• **TRY IT**:
State how many lines of the material below contain the word "ankle". Add nothing else.

• **RECORDS FOR THIS EXERCISE**:
======
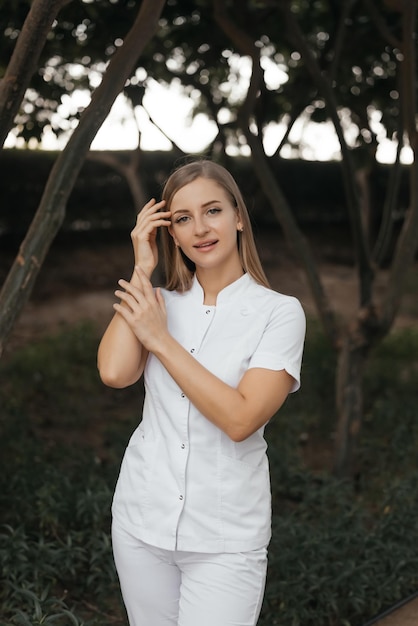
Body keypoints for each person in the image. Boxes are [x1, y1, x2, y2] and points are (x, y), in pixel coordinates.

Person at [97, 159, 306, 626]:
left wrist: (161, 341)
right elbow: (114, 372)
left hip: (225, 538)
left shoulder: (280, 313)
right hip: (140, 521)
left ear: (238, 217)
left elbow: (240, 419)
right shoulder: (159, 302)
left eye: (212, 210)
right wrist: (141, 268)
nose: (200, 229)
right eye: (183, 219)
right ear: (171, 234)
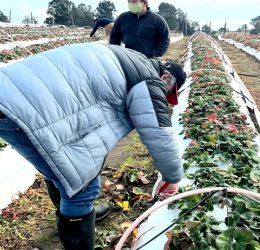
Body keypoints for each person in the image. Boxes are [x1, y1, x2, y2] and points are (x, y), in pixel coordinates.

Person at [0, 43, 186, 249]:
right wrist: (173, 178)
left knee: (63, 166)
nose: (165, 98)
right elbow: (158, 133)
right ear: (167, 78)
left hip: (15, 92)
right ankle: (76, 215)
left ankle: (75, 213)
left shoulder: (132, 58)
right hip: (23, 107)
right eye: (167, 93)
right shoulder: (150, 79)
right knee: (82, 188)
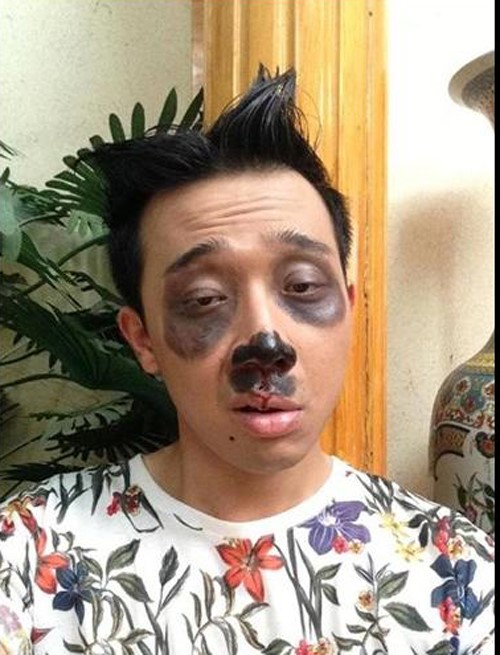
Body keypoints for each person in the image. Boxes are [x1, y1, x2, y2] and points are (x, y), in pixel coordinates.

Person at [0, 67, 494, 655]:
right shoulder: (28, 558)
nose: (266, 344)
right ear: (143, 339)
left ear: (348, 308)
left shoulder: (456, 575)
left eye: (303, 287)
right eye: (204, 299)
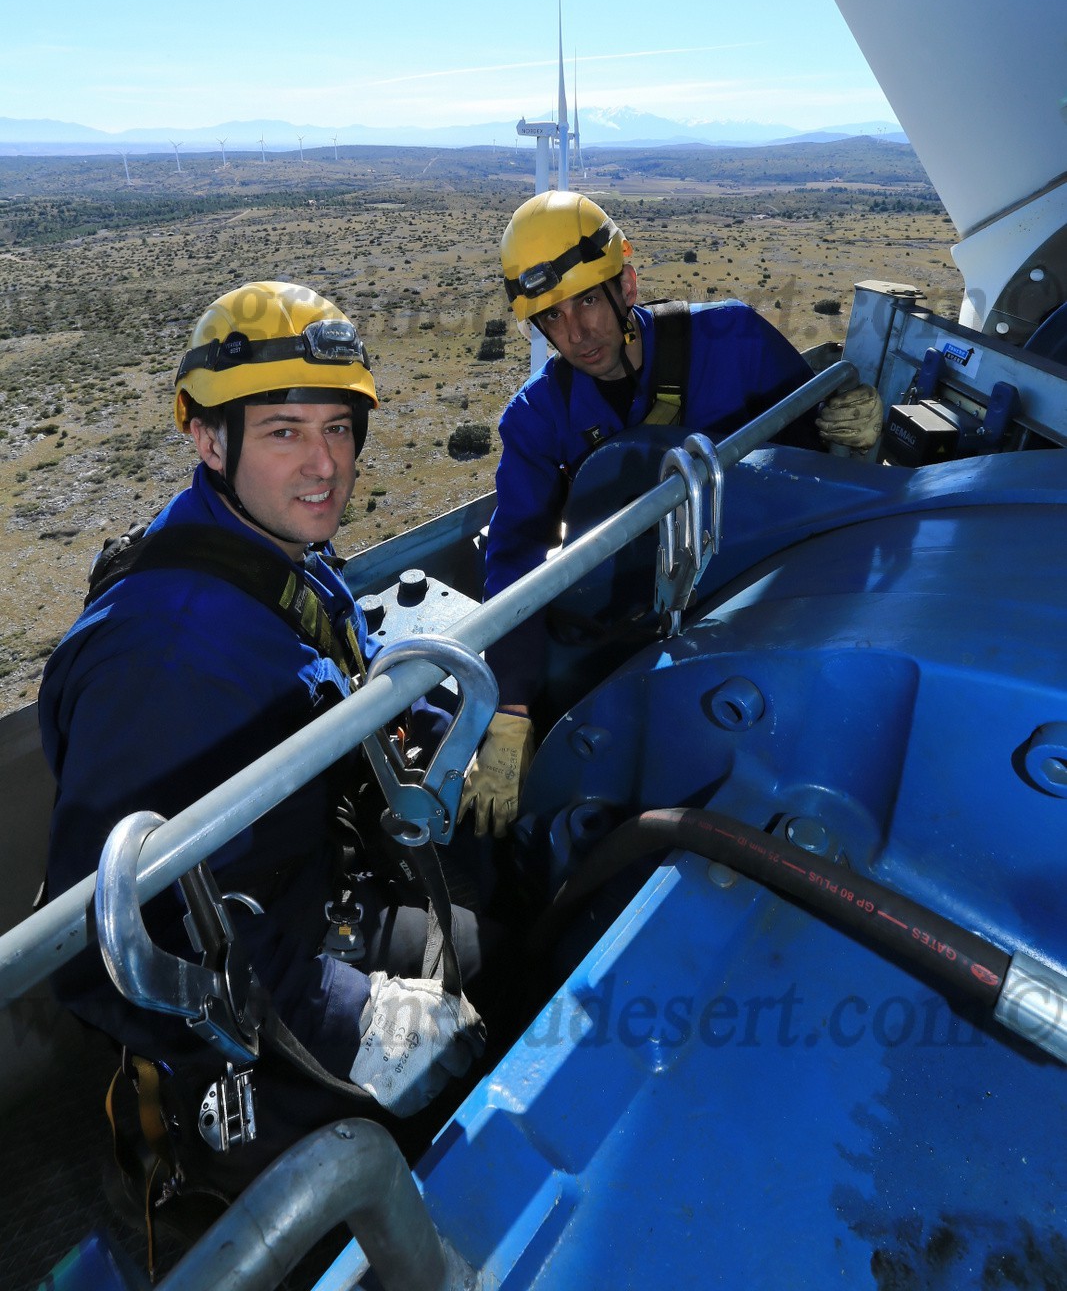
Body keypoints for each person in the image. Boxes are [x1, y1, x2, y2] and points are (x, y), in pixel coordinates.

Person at [40, 280, 486, 1192]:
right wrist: (350, 1016)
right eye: (284, 431)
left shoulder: (275, 557)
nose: (324, 465)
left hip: (309, 891)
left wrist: (439, 729)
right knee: (470, 1007)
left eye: (338, 429)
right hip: (243, 1012)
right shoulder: (163, 658)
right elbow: (101, 945)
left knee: (486, 926)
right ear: (210, 441)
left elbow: (332, 671)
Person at [460, 190, 882, 837]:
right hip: (628, 622)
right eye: (551, 317)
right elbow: (517, 557)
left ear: (625, 285)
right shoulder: (537, 417)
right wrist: (510, 711)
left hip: (765, 595)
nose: (575, 334)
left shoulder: (733, 340)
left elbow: (809, 466)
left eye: (587, 302)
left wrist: (849, 437)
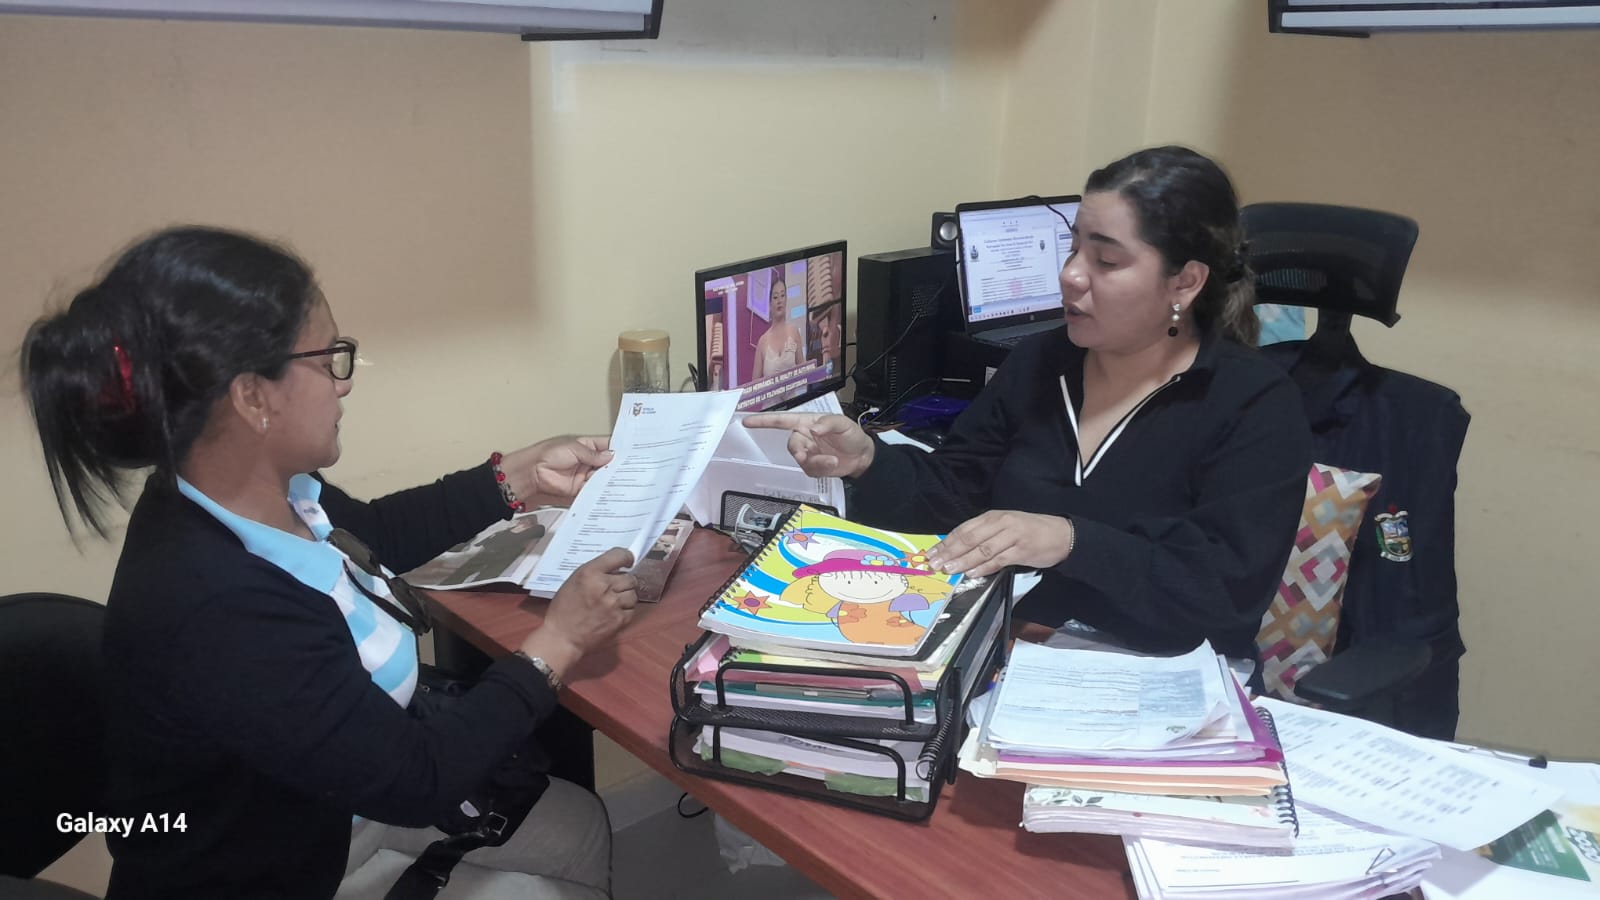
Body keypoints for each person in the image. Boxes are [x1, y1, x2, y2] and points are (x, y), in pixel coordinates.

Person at [19, 226, 634, 899]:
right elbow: (420, 779)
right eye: (329, 358)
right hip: (270, 871)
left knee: (576, 828)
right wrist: (557, 642)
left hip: (324, 805)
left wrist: (519, 477)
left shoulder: (247, 490)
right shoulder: (220, 605)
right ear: (253, 396)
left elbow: (374, 533)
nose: (344, 384)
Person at [747, 146, 1313, 670]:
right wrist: (869, 460)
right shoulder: (1042, 362)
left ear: (1185, 282)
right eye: (1073, 249)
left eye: (1106, 260)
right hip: (1011, 653)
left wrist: (1069, 541)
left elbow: (1224, 595)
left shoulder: (1253, 403)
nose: (1070, 275)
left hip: (1164, 679)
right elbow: (953, 499)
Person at [748, 268, 802, 380]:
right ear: (769, 303)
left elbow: (804, 372)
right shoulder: (762, 341)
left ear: (786, 299)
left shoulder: (794, 332)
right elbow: (754, 385)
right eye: (775, 297)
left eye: (782, 295)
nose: (779, 301)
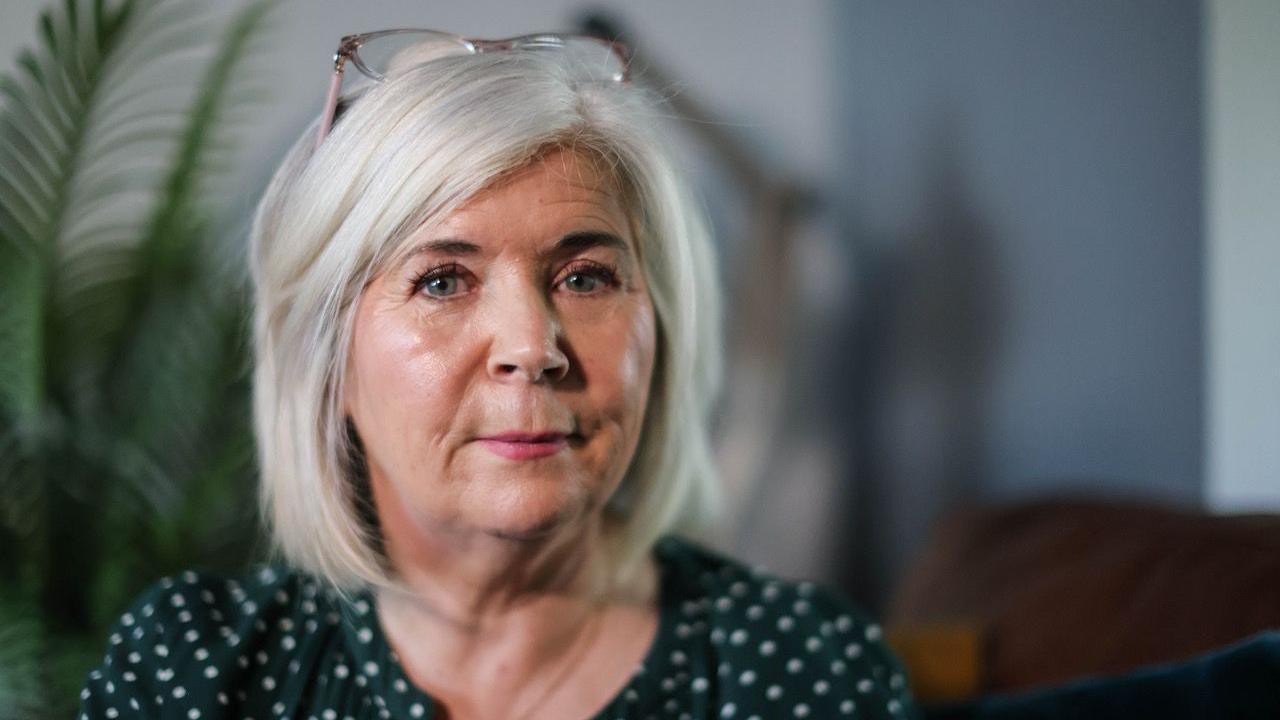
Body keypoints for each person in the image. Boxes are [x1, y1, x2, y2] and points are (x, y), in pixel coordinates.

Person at [77, 29, 915, 720]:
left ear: (660, 329)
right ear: (327, 358)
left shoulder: (806, 672)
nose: (532, 345)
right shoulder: (195, 668)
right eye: (442, 280)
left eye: (585, 277)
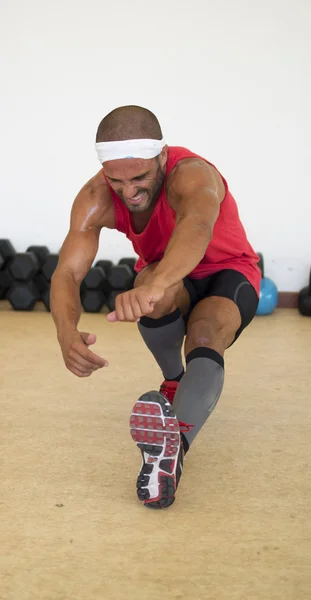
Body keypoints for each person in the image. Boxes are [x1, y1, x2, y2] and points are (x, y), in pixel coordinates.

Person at [50, 105, 261, 510]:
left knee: (203, 329)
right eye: (117, 181)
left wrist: (159, 281)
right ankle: (174, 383)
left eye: (140, 177)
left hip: (228, 272)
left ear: (162, 156)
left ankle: (173, 448)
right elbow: (67, 274)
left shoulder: (194, 174)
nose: (128, 192)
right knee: (150, 287)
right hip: (167, 275)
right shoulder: (96, 197)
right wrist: (65, 331)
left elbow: (196, 227)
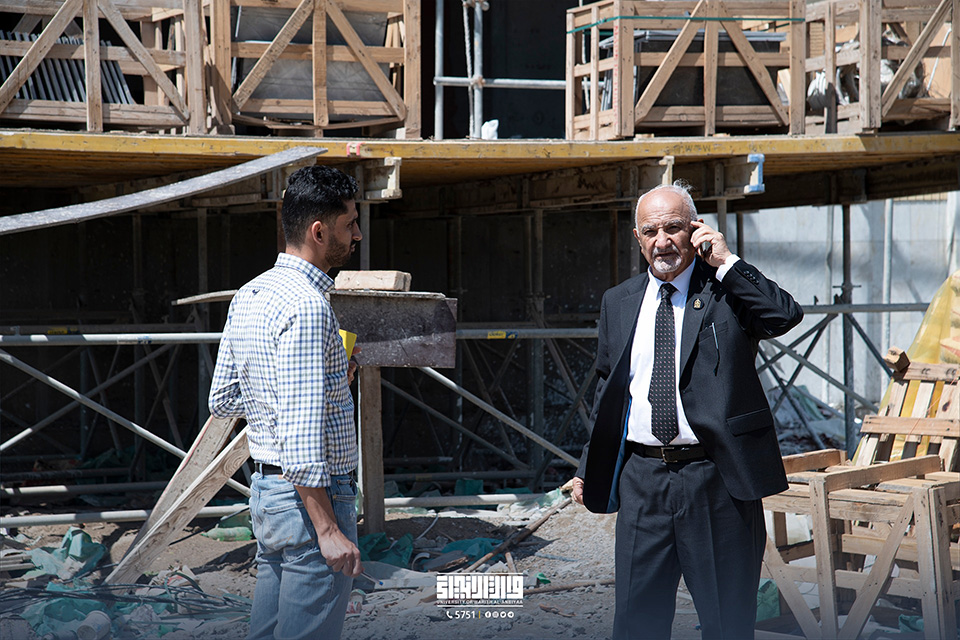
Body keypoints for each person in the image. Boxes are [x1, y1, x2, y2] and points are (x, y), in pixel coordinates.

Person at [571, 182, 803, 639]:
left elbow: (784, 316)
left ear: (695, 230)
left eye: (673, 228)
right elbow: (610, 391)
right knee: (636, 622)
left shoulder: (724, 292)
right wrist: (587, 465)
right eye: (650, 231)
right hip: (642, 482)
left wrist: (726, 262)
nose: (662, 242)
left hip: (715, 479)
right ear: (638, 239)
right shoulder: (619, 301)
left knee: (726, 622)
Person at [208, 165, 364, 640]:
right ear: (319, 232)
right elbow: (300, 439)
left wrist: (326, 382)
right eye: (350, 224)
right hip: (310, 503)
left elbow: (224, 399)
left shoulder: (250, 293)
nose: (357, 236)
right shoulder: (309, 306)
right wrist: (328, 529)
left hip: (269, 496)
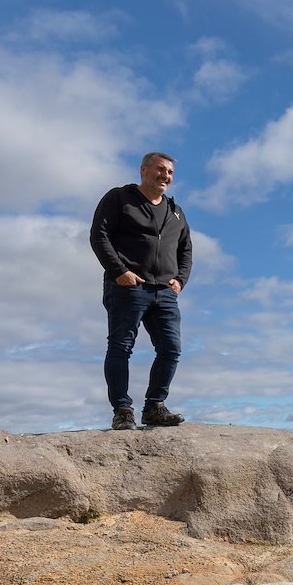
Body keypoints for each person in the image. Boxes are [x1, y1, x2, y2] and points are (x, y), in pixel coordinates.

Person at [90, 152, 193, 430]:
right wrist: (119, 272)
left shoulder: (176, 211)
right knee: (121, 347)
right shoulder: (119, 198)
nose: (166, 176)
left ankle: (154, 407)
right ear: (144, 170)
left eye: (170, 172)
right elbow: (99, 236)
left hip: (165, 292)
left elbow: (186, 250)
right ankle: (122, 410)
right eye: (161, 169)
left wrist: (180, 280)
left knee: (171, 349)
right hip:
======
• **SOLUTION FOR THIS PROBLEM**:
6